Segundo o comissário Bruno Pereira, estes atos processuais decorreram nos distritos de Lisboa, Setúbal e Beja.

Em resultado da operação policial, há registo de quatro detidos, dois pelo cumprimento de mandatos de detenção, após “recolha de elementos probatórios”, e outros dois por posse de arma proibida, com idades compreendidas entre os 31 e os 48 anos, registando-se ainda 10 elementos constituídos arguidos.

Dos quatros suspeitos que foram detidos, "um deles era um agente da PSP do Comando Metropolitano de Lisboa”, afirmou o comissário, referindo que o outro polícia constituído arguido também faz parte do Comando Metropolitano de Lisboa.

A detenção do polícia suspeito de pertencer ao grupo criminoso foi feita no local de trabalho: “foi detido durante a sua prestação de serviço”, precisou.

Sem avançar com o ‘modus operandi’ deste grupo, “porque a investigação está sob segredo de justiça”, Bruno Pereira adiantou que a atividade criminosa “era desenvolvida de forma proeminente na Área Metropolitana de Lisboa”.

Os quatro detidos vão ser presentes, na quinta-feira, no Tribunal Central de Instrução Criminal, para primeiro interrogatório judicial, informou o representante do Comando Metropolitano de Lisboa da PSP, acrescentando que os elementos constituídos arguidos ficam a aguardar a continuidade da investigação.

“A operação irá continuar”, reforçou o comissário, indicando que o grupo organizado é suspeito de se dedicar aos crimes de associação criminosa, fraude, favorecimento pessoal, corrupção, detenção de arma proibida e tráfico de estupefacientes, “sobretudo haxixe”.

No âmbito das buscas, que decorreram durante a madrugada de hoje, por volta das 04:00, com a participação de “perto de 150 polícias”, foi apreendida uma caçadeira de canos longos e uma pistola de calibre 6.35, bem como “vários outros bens e documentação relacionados com a atividade”.

Durante a operação, “não houve incidentes a relatar”, declarou o comissário da Divisão de Investigação Criminal da PSP, frisando que as buscas decorreram sobretudo nos distritos de Lisboa e Setúbal e “uma busca no distrito de Beja”.
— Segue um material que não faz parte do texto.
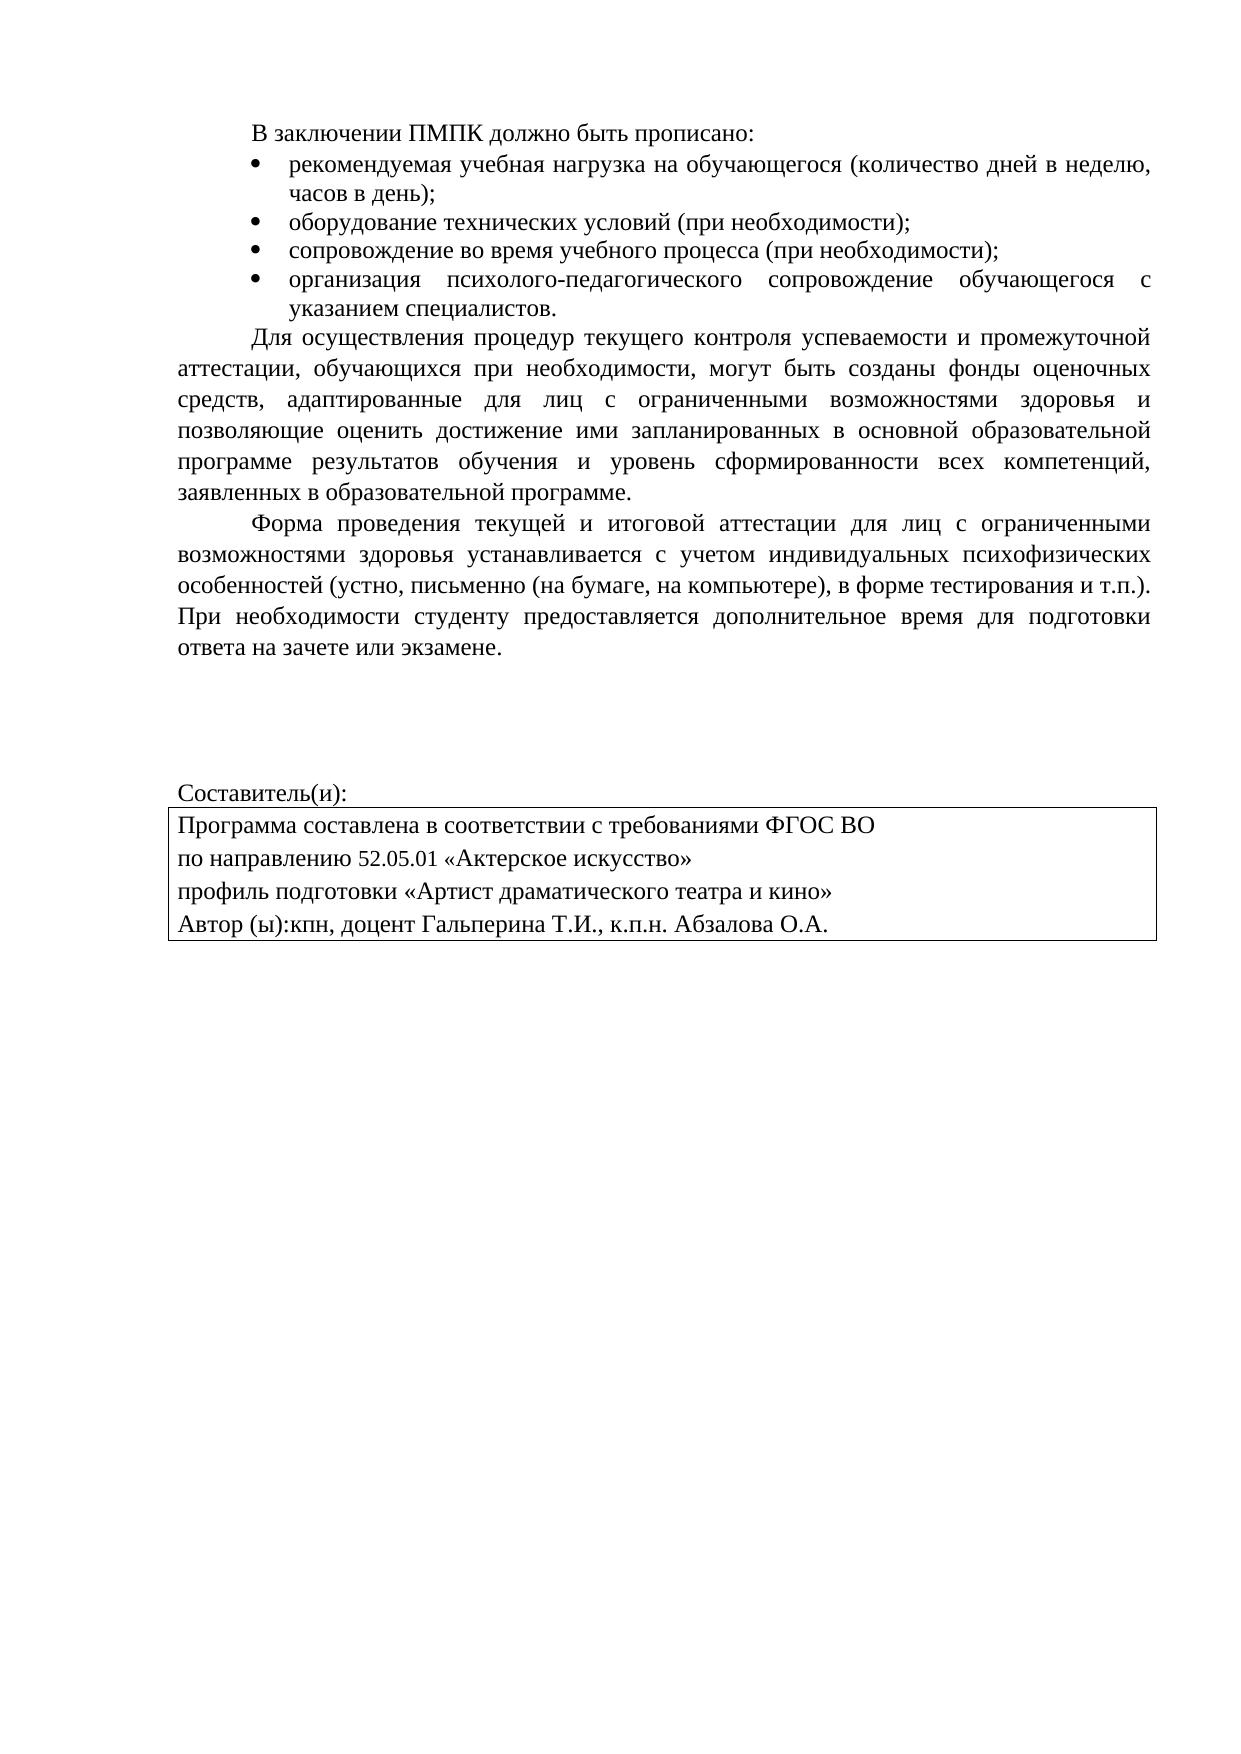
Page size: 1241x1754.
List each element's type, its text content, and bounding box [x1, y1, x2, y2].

text Автор (ы):кпн, доцент Гальперина Т.И., к.п.н. Абзалова О.А. [169, 906, 1156, 940]
text по направлению 52.05.01 «Актерское искусство» [169, 840, 1156, 872]
list сопровождение во время учебного процесса (при необходимости); [251, 235, 1152, 264]
list оборудование технических условий (при необходимости); [251, 207, 1152, 235]
text Форма проведения текущей и итоговой аттестации для лиц с ограниченными возможностями здоровья устанавливается с учетом индивидуальных психофизических особенностей (устно, письменно (на бумаге, на компьютере), в форме тестирования и т.п.). При необходимости студенту предоставляется дополнительное время для подготовки ответа на зачете или экзамене. [177, 508, 1152, 661]
text Программа составлена в соответствии с требованиями ФГОС ВО [169, 808, 1156, 839]
list рекомендуемая учебная нагрузка на обучающегося (количество дней в неделю, часов в день); [251, 149, 1152, 207]
text В заключении ПМПК должно быть прописано: [177, 118, 1152, 147]
list организация психолого-педагогического сопровождение обучающегося с указанием специалистов. [251, 264, 1152, 322]
text Составитель(и): [177, 778, 1152, 807]
text профиль подготовки «Артист драматического театра и кино» [169, 873, 1156, 905]
text Для осуществления процедур текущего контроля успеваемости и промежуточной аттестации, обучающихся при необходимости, могут быть созданы фонды оценочных средств, адаптированные для лиц с ограниченными возможностями здоровья и позволяющие оценить достижение ими запланированных в основной образовательной программе результатов обучения и уровень сформированности всех компетенций, заявленных в образовательной программе. [177, 322, 1152, 506]
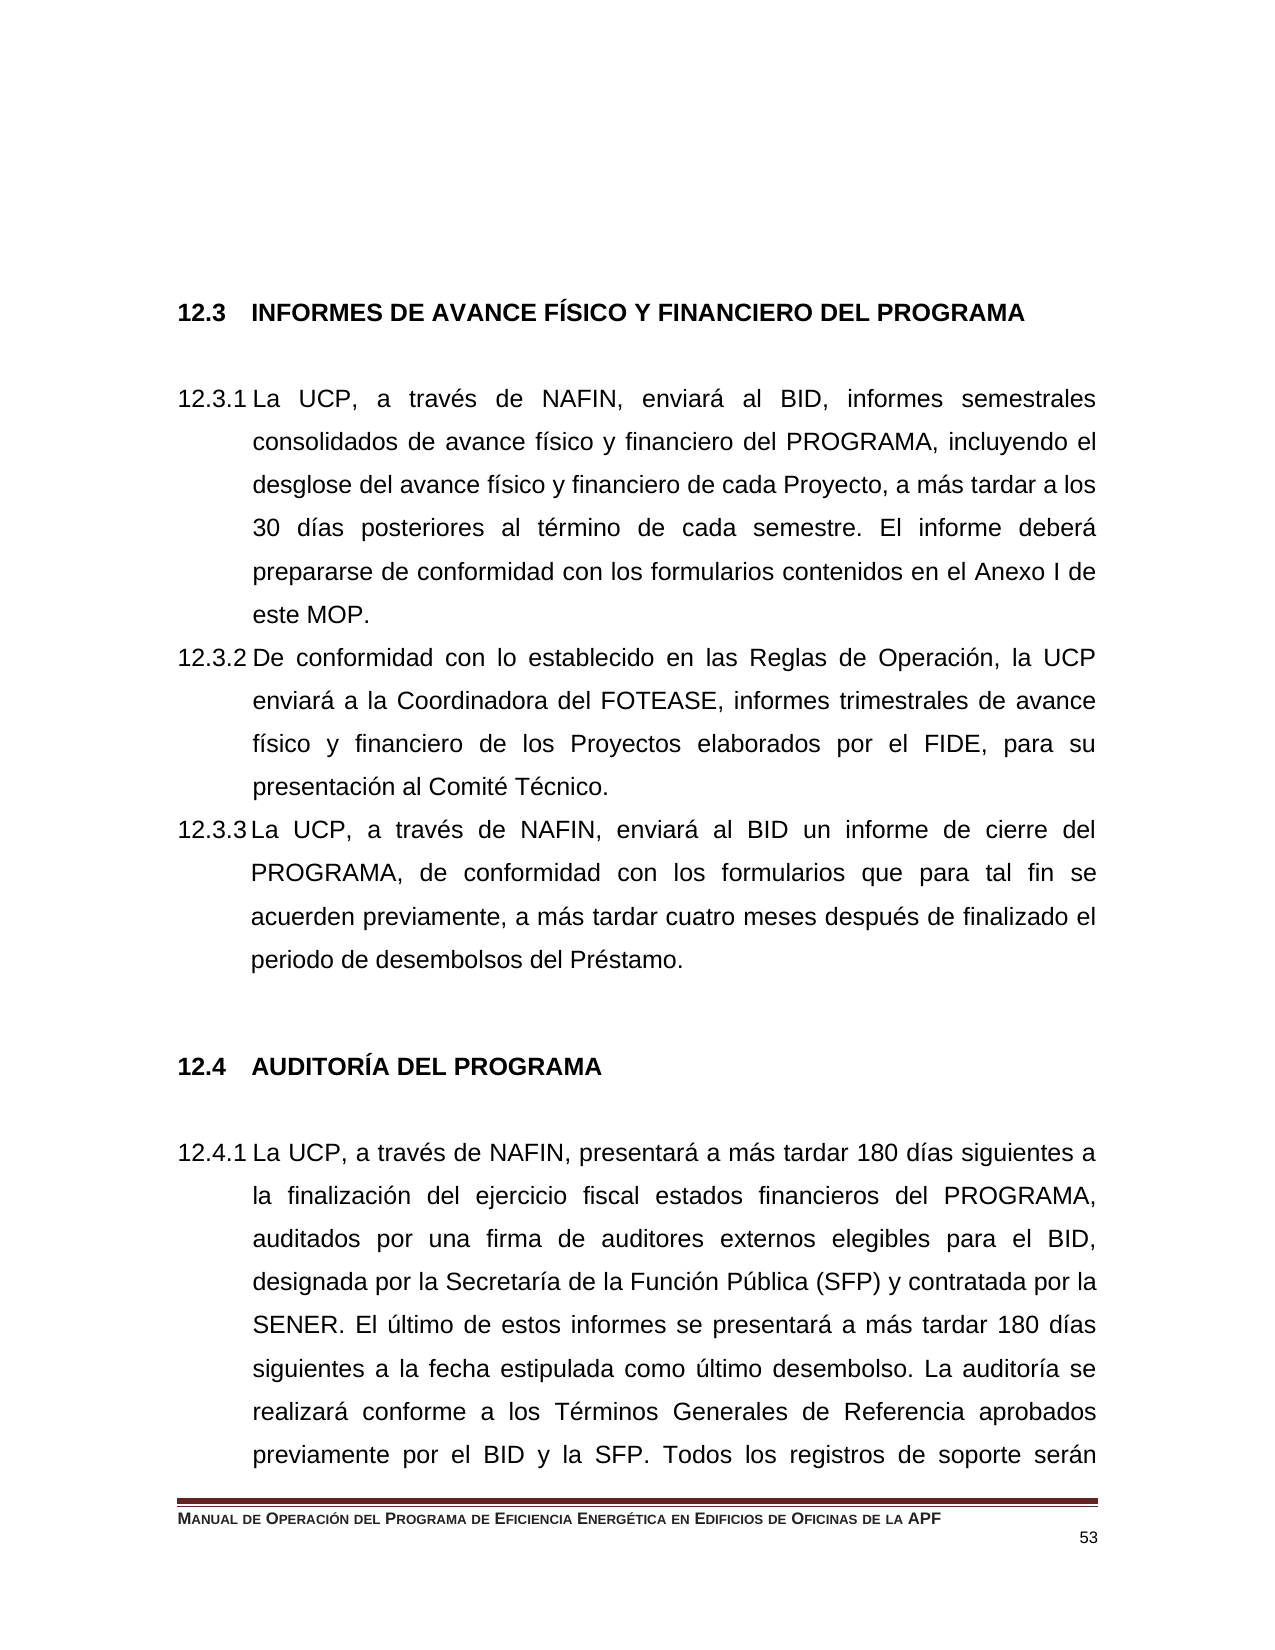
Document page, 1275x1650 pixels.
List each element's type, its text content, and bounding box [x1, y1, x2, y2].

subtitle 12.3 INFORMES DE AVANCE FÍSICO Y FINANCIERO DEL PROGRAMA [177, 298, 1098, 327]
subtitle 12.4 AUDITORÍA DEL PROGRAMA [177, 1052, 1098, 1081]
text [177, 1138, 1098, 1469]
text 12.3.2 De conformidad con lo establecido en las Reglas de Operación, la UCP enviará a la Coordinadora del FOTEASE, informes trimestrales de avance físico y financiero de los Proyectos elaborados por el FIDE, para su presentación al Comité Técnico. [177, 643, 1098, 801]
text 12.3.3 La UCP, a través de NAFIN, enviará al BID un informe de cierre del PROGRAMA, de conformidad con los formularios que para tal fin se acuerden previamente, a más tardar cuatro meses después de finalizado el periodo de desembolsos del Préstamo. [177, 815, 1098, 973]
text 12.3.1 La UCP, a través de NAFIN, enviará al BID, informes semestrales consolidados de avance físico y financiero del PROGRAMA, incluyendo el desglose del avance físico y financiero de cada Proyecto, a más tardar a los 30 días posteriores al término de cada semestre. El informe deberá prepararse de conformidad con los formularios contenidos en el Anexo I de este MOP. [177, 384, 1098, 628]
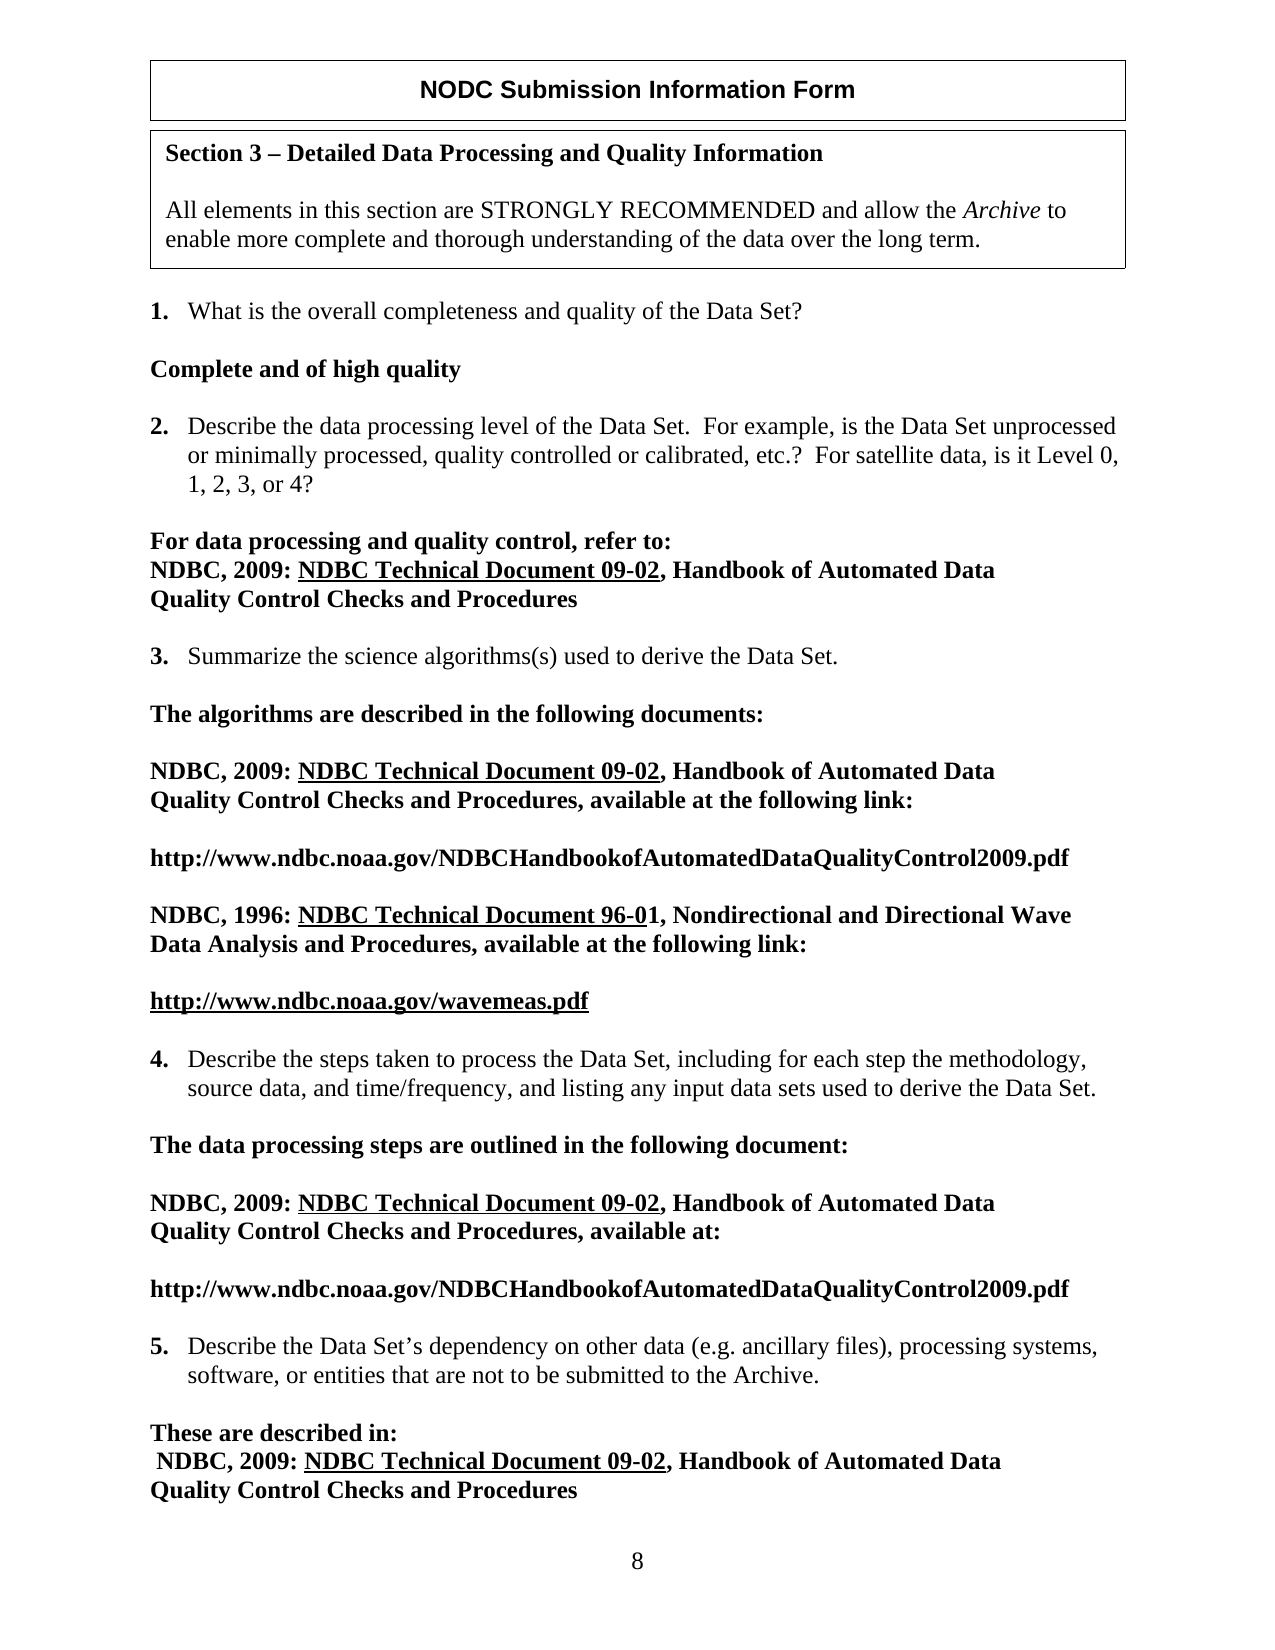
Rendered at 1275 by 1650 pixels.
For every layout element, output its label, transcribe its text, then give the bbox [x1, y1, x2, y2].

text Quality Control Checks and Procedures, available at: [150, 1216, 1125, 1245]
text NDBC, 2009: NDBC Technical Document 09-02, Handbook of Automated Data [150, 555, 1125, 584]
text Quality Control Checks and Procedures [150, 1475, 1125, 1504]
text NDBC, 2009: NDBC Technical Document 09-02, Handbook of Automated Data [150, 1188, 1125, 1216]
text For data processing and quality control, refer to: [150, 526, 1125, 555]
text These are described in: [150, 1418, 1125, 1446]
text The algorithms are described in the following documents: [150, 699, 1125, 728]
list Describe the steps taken to process the Data Set, including for each step the methodology, source data, and time/frequency, and listing any input data sets used to derive the Data Set. [150, 1044, 1125, 1101]
text http://www.ndbc.noaa.gov/NDBCHandbookofAutomatedDataQualityControl2009.pdf [150, 843, 1125, 871]
text http://www.ndbc.noaa.gov/wavemeas.pdf [150, 986, 1125, 1015]
list Summarize the science algorithms(s) used to derive the Data Set. [150, 641, 1125, 670]
list Describe the data processing level of the Data Set. For example, is the Data Set unprocessed or minimally processed, quality controlled or calibrated, etc.? For satellite data, is it Level 0, 1, 2, 3, or 4? [150, 411, 1125, 498]
text http://www.ndbc.noaa.gov/NDBCHandbookofAutomatedDataQualityControl2009.pdf [150, 1274, 1125, 1303]
text The data processing steps are outlined in the following document: [150, 1130, 1125, 1159]
text NDBC, 2009: NDBC Technical Document 09-02, Handbook of Automated Data [150, 1446, 1125, 1475]
text NDBC, 2009: NDBC Technical Document 09-02, Handbook of Automated Data [150, 756, 1125, 785]
text Complete and of high quality [150, 354, 1125, 383]
list Describe the Data Set’s dependency on other data (e.g. ancillary files), processing systems, software, or entities that are not to be submitted to the Archive. [150, 1331, 1125, 1389]
list What is the overall completeness and quality of the Data Set? [150, 296, 1125, 325]
text NDBC, 1996: NDBC Technical Document 96-01, Nondirectional and Directional Wave Data Analysis and Procedures, available at the following link: [150, 900, 1125, 958]
text Quality Control Checks and Procedures [150, 584, 1125, 613]
text Quality Control Checks and Procedures, available at the following link: [150, 785, 1125, 814]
Sem poder detalhar a responsabilidade e participação de cada suspeito na atividade do grupo criminoso, Bruno Pereira disse que “todos, da sua forma e com aquilo que era a sua participação ativa, mais ou menos ativa, tinham o seu papel definido”.

“Do ponto de vista genérico, o grupo está indiciado em todo esse acervo de crimes”, sustentou o representante do Comando Metropolitano de Lisboa da PSP, ressalvando que poderá haver diferenças quanto à participação de cada e o grau de responsabilidade, mas “todos eles estão ligados a todos os crimes”.

Questionado sobre se os dois polícias suspeitos vão ser suspensos de funções, o comissário Bruno Pereira referiu que, no âmbito do regulamento disciplinar da PSP, “serão desencadeados todos os mecanismos internos relativamente à sua possível responsabilidade disciplinar, que segue, também, em paralelo e de forma autónoma, com a responsabilidade penal”.